START GIVEN DATA

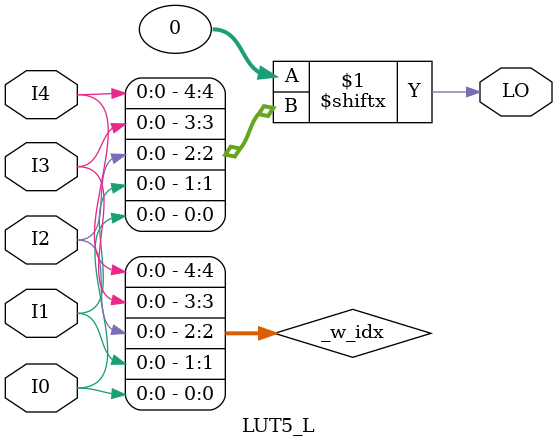
<source format=v>
`ifdef verilator3
`else
`timescale 1 ps / 1 ps
`endif

/* verilator coverage_off */
/* verilator tracing_off */
module LUT5_L
#(
    parameter [31:0] INIT = 32'h00000000
)
(
    input  wire I0, I1, I2, I3, I4,
    output wire LO
);
    wire [4:0] _w_idx = { I4, I3, I2, I1, I0 };
    
    assign LO = INIT[_w_idx];

endmodule
/* verilator coverage_on */

</source>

END GIVEN DATA

■ EXERCISE DIRECTIONS ■
For the span from the line containing "verilator tracing_off */" through the last line of the entries above, transcribe each line exactly and leave out everything else.

■ EXERCISE SOLUTION ■
/* verilator tracing_off */
module LUT5_L
#(
    parameter [31:0] INIT = 32'h00000000
)
(
    input  wire I0, I1, I2, I3, I4,
    output wire LO
);
    wire [4:0] _w_idx = { I4, I3, I2, I1, I0 };
    
    assign LO = INIT[_w_idx];

endmodule
/* verilator coverage_on */

</source>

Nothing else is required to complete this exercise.